“Watch the cows well, Little Brother,” calls Arul, as she hurries back on the narrow path that winds between boulders and thickets of prickly pear cactus. Green parrots are screaming in the tamarind trees and overhead a white-throated Brahmany kite wheels motionless in the vivid blue. The sun is blazing now, but Arul runs unheeding. It is time for school—she knows it by the sun-clock in the sky. “Female education,” as the Indian loves to call it, is not yet fashionable in the Village of the Seven Palms. With twenty-five boys there are only three girls who frequent its halls of learning. Of the three Arul is one. Her father, lately baptized, knows but little of what Christ’s religion means, but the few facts he has grasped are written deeply in his simple mind and show life-results. One of these ideas is that the way out and up is through the gate of Christian education. And so it is that Arul comes to school. She is but eight, yet with a mouth to feed and a body to clothe, and the rice pot often empty, the halving of her daily wage means self-denial to all the family. So it is that Arul, instead of herding cattle all day, runs swiftly back to the one-roomed schoolhouse under the cocoanuts and arrives not more than half an hour late.
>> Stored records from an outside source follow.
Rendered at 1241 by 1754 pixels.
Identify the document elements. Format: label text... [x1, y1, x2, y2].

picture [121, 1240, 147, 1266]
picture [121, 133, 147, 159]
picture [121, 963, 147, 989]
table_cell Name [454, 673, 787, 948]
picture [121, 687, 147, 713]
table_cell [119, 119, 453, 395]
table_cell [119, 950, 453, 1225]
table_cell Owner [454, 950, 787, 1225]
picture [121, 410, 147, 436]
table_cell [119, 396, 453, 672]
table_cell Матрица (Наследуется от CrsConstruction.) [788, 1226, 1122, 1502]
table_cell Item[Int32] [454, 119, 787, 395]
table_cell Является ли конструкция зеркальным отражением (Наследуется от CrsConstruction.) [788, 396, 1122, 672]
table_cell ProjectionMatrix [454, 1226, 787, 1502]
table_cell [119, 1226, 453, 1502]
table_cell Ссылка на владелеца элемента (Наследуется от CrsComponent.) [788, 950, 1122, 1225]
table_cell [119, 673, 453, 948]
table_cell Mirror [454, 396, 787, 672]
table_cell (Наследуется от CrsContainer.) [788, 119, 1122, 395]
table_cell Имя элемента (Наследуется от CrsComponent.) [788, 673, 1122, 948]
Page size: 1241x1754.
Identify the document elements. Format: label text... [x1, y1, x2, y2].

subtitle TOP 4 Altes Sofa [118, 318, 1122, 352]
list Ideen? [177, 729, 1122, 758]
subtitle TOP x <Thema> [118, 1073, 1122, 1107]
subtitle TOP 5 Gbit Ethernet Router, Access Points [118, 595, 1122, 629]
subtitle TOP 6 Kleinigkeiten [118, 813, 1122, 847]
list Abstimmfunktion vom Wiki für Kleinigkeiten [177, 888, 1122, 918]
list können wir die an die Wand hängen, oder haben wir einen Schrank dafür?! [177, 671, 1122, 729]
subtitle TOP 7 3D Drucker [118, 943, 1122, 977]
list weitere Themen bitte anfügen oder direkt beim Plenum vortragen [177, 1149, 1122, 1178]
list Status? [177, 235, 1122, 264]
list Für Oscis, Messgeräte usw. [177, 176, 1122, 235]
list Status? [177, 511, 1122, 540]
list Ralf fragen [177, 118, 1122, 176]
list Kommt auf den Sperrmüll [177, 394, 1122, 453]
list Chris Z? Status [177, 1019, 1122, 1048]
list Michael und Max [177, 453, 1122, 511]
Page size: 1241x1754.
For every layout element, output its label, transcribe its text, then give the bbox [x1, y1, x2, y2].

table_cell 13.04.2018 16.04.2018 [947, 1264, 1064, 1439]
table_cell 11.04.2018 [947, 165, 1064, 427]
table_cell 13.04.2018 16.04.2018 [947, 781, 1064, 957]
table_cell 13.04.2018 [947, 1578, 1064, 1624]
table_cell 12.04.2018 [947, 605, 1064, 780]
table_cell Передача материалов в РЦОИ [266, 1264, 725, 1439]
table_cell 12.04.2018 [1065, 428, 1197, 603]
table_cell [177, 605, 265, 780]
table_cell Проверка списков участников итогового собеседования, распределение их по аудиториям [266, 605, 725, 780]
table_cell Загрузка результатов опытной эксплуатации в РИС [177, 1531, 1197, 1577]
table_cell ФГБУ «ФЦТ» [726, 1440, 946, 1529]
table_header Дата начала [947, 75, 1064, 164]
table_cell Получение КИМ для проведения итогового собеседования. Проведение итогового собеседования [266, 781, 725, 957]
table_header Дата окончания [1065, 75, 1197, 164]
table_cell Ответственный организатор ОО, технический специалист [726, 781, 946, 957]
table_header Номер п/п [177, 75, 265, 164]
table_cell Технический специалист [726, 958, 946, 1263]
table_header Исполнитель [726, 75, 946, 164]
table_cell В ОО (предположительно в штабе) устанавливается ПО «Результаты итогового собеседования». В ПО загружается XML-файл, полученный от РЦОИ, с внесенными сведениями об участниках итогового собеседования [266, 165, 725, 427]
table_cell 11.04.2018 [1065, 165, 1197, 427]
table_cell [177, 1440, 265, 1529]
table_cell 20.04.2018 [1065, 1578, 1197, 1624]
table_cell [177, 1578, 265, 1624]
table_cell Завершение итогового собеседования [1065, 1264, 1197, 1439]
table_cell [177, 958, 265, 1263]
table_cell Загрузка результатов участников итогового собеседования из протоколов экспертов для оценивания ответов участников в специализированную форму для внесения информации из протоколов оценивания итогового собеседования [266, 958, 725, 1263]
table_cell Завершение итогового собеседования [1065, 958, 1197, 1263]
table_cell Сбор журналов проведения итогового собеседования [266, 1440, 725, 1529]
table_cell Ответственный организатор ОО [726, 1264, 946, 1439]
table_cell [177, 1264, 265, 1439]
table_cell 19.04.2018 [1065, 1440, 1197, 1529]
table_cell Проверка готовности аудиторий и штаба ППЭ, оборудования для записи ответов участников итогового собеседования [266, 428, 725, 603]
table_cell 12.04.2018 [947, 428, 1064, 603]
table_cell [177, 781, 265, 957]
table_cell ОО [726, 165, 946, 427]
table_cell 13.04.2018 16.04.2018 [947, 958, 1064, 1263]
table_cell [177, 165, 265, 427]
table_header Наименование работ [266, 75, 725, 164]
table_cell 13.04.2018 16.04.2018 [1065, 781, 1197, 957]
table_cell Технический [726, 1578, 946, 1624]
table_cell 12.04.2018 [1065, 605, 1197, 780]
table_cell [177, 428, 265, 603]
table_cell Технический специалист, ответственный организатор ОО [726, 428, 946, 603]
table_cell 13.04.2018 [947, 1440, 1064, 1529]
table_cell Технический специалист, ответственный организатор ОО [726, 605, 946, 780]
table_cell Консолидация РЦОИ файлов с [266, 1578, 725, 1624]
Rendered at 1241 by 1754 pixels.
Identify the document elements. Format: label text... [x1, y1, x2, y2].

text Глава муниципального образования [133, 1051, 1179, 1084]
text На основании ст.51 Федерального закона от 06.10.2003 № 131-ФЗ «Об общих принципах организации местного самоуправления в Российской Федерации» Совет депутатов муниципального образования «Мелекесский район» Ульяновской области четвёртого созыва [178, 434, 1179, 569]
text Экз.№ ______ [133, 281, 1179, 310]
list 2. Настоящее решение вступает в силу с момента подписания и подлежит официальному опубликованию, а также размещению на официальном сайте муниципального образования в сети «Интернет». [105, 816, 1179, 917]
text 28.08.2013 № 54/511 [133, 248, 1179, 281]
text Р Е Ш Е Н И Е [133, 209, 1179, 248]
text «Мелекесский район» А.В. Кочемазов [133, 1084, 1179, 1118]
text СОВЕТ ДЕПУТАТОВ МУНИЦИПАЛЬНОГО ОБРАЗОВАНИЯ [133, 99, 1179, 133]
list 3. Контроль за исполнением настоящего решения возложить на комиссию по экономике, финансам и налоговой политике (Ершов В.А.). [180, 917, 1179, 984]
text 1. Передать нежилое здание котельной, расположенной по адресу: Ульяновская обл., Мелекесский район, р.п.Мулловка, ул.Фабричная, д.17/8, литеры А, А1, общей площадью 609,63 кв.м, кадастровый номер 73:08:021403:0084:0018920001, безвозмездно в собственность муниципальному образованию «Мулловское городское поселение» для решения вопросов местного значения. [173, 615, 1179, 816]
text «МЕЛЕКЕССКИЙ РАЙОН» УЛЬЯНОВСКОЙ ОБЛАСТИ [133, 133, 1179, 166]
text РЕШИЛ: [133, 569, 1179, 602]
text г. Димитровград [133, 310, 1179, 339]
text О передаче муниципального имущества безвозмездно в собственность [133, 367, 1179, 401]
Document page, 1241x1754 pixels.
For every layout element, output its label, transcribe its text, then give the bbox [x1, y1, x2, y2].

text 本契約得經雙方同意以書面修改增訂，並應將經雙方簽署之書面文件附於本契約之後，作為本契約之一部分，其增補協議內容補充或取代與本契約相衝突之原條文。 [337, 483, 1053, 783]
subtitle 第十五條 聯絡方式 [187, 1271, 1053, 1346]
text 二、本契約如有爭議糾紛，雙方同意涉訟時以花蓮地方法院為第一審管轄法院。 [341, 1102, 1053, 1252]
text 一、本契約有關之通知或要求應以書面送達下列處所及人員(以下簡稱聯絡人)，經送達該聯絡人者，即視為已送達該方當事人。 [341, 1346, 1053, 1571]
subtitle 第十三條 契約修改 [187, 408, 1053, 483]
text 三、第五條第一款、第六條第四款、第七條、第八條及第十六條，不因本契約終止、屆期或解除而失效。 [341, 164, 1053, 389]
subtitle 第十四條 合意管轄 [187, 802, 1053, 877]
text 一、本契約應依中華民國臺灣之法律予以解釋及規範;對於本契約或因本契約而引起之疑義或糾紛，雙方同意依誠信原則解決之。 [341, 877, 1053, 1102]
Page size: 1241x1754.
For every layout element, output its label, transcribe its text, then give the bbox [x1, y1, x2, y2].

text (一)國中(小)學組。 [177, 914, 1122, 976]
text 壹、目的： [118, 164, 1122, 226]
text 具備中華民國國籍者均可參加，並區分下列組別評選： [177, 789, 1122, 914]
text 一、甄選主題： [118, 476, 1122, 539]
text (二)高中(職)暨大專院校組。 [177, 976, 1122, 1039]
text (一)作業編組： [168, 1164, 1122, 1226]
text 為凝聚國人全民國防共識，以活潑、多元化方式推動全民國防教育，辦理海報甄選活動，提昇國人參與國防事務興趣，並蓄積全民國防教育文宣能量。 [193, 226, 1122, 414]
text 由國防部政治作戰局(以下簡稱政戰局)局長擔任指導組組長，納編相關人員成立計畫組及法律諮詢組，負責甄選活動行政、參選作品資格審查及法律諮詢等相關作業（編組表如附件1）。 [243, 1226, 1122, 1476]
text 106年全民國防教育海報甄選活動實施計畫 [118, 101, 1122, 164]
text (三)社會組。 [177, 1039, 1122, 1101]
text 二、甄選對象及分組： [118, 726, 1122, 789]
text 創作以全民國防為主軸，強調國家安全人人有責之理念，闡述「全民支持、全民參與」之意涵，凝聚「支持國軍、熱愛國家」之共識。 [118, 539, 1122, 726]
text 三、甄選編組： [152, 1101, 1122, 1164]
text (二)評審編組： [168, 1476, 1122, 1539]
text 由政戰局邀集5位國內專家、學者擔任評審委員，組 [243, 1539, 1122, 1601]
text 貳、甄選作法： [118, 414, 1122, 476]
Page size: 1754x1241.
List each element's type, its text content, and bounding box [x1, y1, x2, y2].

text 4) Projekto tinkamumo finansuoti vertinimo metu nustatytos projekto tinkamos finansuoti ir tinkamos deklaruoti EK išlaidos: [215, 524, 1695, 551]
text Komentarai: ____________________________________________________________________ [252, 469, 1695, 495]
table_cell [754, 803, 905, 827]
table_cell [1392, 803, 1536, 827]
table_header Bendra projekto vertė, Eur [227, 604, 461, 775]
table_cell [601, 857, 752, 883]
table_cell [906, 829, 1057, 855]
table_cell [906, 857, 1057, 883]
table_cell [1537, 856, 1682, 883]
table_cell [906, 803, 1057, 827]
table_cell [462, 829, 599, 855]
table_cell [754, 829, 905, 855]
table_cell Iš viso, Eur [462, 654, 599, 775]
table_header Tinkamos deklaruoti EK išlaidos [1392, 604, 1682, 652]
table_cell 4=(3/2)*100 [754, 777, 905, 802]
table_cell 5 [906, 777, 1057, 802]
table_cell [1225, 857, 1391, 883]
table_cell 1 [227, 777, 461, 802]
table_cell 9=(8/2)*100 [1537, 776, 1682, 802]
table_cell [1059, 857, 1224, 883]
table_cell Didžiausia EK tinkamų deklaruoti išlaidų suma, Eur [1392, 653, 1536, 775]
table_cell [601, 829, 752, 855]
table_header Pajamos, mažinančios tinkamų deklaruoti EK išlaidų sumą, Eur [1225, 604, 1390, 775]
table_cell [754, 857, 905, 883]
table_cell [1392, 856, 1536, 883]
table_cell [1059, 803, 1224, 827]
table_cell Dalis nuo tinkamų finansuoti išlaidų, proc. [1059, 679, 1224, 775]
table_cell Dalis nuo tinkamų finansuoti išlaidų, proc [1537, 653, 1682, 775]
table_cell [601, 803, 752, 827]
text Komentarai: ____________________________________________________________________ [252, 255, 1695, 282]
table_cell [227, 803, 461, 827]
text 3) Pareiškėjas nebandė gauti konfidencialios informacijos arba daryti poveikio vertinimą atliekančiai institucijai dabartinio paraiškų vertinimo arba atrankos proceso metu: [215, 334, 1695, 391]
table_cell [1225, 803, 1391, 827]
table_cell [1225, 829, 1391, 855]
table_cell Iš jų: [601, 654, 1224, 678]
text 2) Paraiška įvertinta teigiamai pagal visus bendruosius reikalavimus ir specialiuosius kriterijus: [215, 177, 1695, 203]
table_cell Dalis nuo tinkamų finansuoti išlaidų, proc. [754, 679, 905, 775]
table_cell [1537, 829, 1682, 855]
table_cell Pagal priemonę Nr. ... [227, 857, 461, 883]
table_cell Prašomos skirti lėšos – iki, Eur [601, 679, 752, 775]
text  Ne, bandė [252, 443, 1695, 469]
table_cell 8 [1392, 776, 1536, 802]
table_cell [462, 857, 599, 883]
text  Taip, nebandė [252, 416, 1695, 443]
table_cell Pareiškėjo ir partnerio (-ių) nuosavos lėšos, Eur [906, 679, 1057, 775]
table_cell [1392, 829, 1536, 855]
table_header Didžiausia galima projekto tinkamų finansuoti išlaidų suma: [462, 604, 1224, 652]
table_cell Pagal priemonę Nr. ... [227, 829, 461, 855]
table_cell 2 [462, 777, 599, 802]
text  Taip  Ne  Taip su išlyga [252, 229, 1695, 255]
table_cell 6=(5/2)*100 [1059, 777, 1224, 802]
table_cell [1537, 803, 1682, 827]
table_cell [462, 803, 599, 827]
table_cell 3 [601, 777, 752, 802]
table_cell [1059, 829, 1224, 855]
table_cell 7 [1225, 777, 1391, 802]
The schoolroom is so primitive that you would hardly recognize it as such. Light and air and space are all too little. There are no desks or even benches. A small, wooden blackboard and the teacher’s table and rickety chair are all that it can boast in the way of equipment. The only interesting thing in sight is the children themselves, rows of them on the floor, writing letters in the sand. Unwashed they are, uncombed and almost unclothed, but with all the witchery of childhood in their eyes. In that bare room lies the possibility of transforming the life of the Village of the Seven Palms.
But the teacher is innocent of the ways of modern pedagogy, and deep and complicated are the snares of the Tamil alphabet with its two hundred and sixteen elusive characters. Baffling, too, are the mysteries of number combination. “If six mangoes cost three annas, how much will one mango cost?” Arul never had an anna of her own, how should she know? The teachers bamboo falls on her hard, little hand, and two hot tears run down and drop on the cracked slate. The way to learning is long and beset with as many thorns as the crooked path through the prickly pear cactus. Bible stories are happier. Arul can tell you how the Shepherds sang and all about the little boy who gave his own rice cakes and dried fish, to help Jesus feed hungry people. She has been hungry so often that that story seems real.